Reproduce only the lines below from the line containing "VIRTUAL DEMO" to the line containing "Mixolydian in nearby keys", exactly as written, with both end lines kept. Omit the pictures.

[Input data]
*** Begin section ***
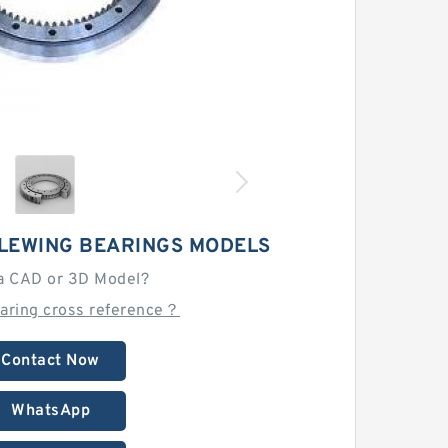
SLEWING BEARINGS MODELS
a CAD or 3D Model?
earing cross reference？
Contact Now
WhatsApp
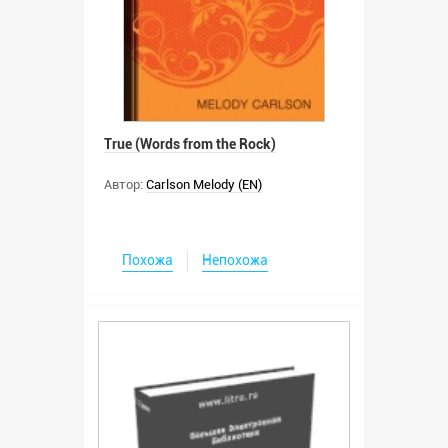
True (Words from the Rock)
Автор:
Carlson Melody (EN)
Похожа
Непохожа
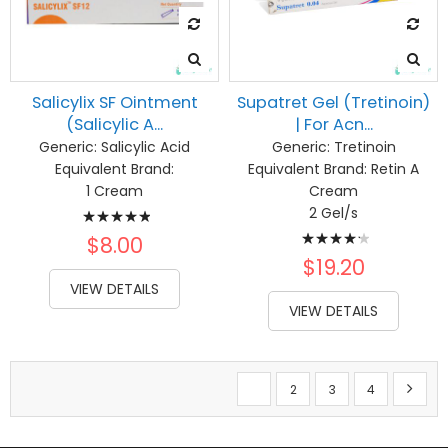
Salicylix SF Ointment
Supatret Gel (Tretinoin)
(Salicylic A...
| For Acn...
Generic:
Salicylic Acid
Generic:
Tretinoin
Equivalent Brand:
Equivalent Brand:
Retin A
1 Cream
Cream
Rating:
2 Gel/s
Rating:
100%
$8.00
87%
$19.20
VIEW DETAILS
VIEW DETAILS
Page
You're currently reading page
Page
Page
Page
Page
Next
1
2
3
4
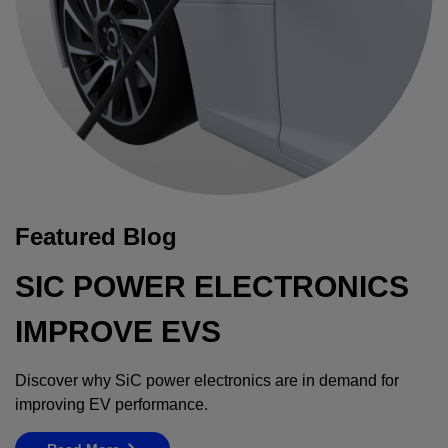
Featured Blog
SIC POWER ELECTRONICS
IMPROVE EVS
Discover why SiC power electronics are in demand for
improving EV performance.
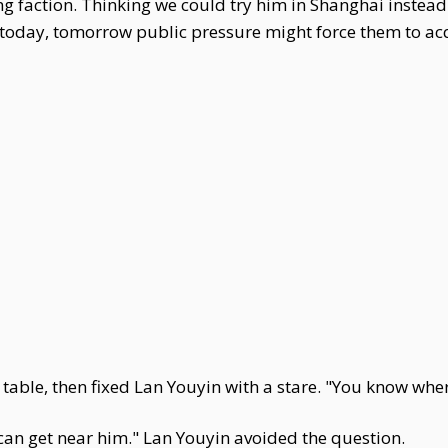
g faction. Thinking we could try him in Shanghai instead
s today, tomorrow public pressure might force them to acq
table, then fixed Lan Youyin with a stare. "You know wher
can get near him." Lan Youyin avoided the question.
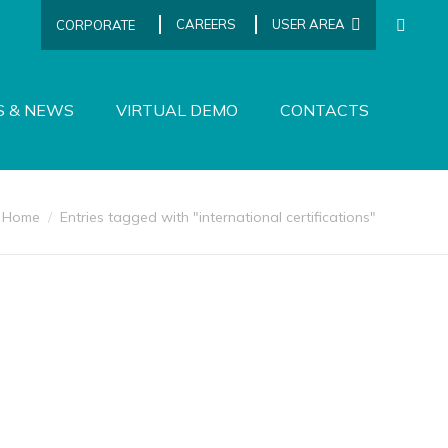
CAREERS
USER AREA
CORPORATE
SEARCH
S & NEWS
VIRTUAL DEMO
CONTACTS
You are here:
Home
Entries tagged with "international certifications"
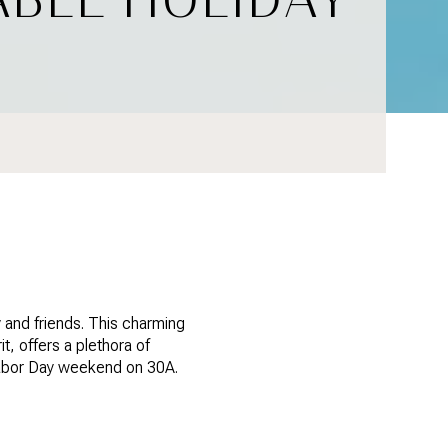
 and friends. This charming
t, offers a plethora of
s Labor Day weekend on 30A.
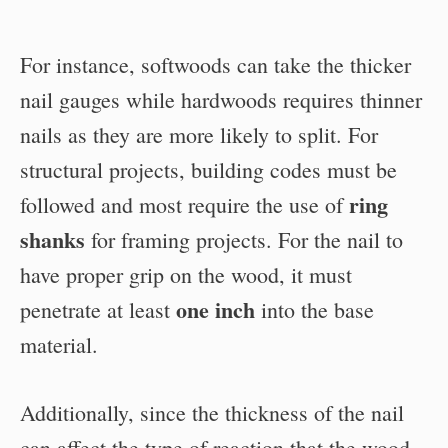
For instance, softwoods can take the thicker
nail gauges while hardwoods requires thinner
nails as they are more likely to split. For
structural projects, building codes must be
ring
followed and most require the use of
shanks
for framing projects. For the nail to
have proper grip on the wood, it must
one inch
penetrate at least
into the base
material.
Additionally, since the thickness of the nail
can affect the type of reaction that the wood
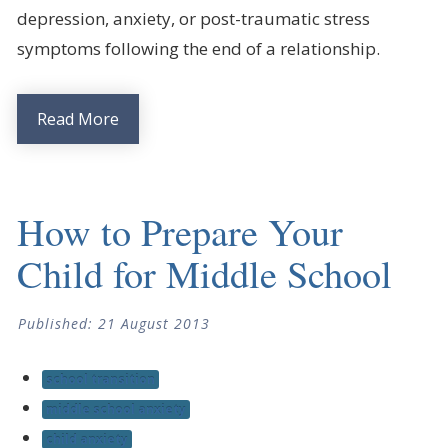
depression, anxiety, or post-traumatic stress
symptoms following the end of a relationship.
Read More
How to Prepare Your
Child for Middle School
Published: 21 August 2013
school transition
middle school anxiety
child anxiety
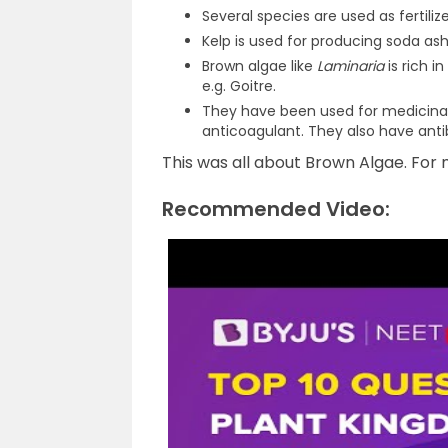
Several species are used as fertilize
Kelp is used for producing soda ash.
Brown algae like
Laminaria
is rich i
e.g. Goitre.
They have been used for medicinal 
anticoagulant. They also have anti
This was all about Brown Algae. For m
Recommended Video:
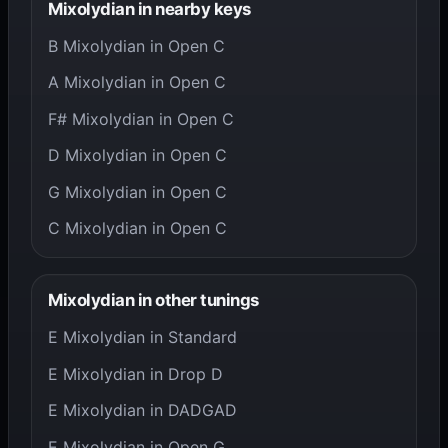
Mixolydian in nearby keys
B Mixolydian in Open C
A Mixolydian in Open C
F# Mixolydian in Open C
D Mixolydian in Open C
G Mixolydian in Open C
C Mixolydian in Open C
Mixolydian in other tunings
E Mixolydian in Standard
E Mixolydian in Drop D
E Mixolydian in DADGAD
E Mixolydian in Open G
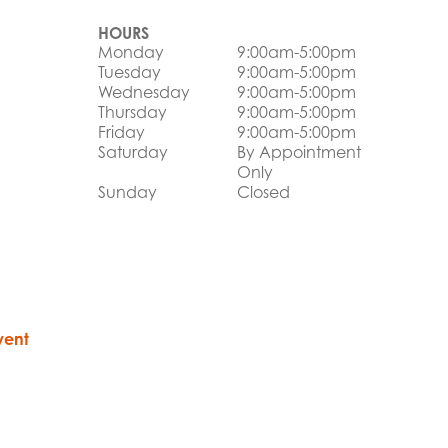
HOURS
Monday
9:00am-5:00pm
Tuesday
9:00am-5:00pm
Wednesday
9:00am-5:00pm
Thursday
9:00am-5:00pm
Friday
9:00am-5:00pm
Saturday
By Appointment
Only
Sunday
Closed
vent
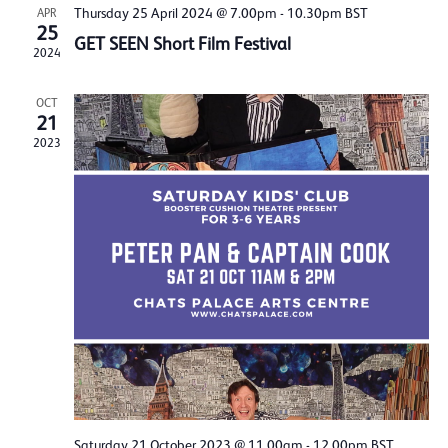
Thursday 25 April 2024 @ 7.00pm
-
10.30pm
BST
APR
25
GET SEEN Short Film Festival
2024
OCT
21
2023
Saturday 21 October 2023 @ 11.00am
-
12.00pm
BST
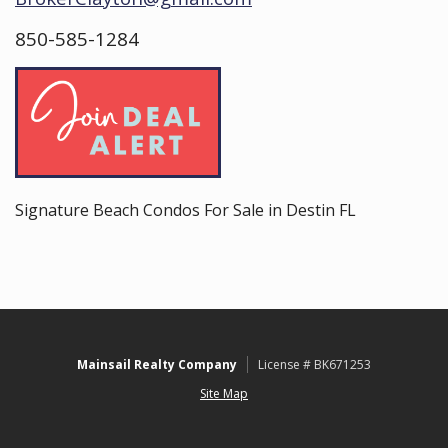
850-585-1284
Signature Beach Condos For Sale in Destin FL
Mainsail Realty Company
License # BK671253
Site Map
*** End section ***
[Your response]
VIRTUAL DEMO
CONTACTS
You are here:
Home
Entries tagged with "international certifications"
 and friends. This charming
t, offers a plethora of
s Labor Day weekend on 30A.
For instance, softwoods can take the thicker
nail gauges while hardwoods requires thinner
nails as they are more likely to split. For
structural projects, building codes must be
ring
followed and most require the use of
shanks
for framing projects. For the nail to
have proper grip on the wood, it must
one inch
penetrate at least
into the base
material.
Additionally, since the thickness of the nail
can affect the type of reaction that the wood
depression, anxiety, or post-traumatic stress
symptoms following the end of a relationship.
Read More
How to Prepare Your
Child for Middle School
Published: 21 August 2013
school transition
middle school anxiety
child anxiety
Several species are used as fertilize
Kelp is used for producing soda ash.
Brown algae like
Laminaria
is rich i
e.g. Goitre.
They have been used for medicinal 
anticoagulant. They also have anti
This was all about Brown Algae. For m
Recommended Video:
Mixolydian in nearby keys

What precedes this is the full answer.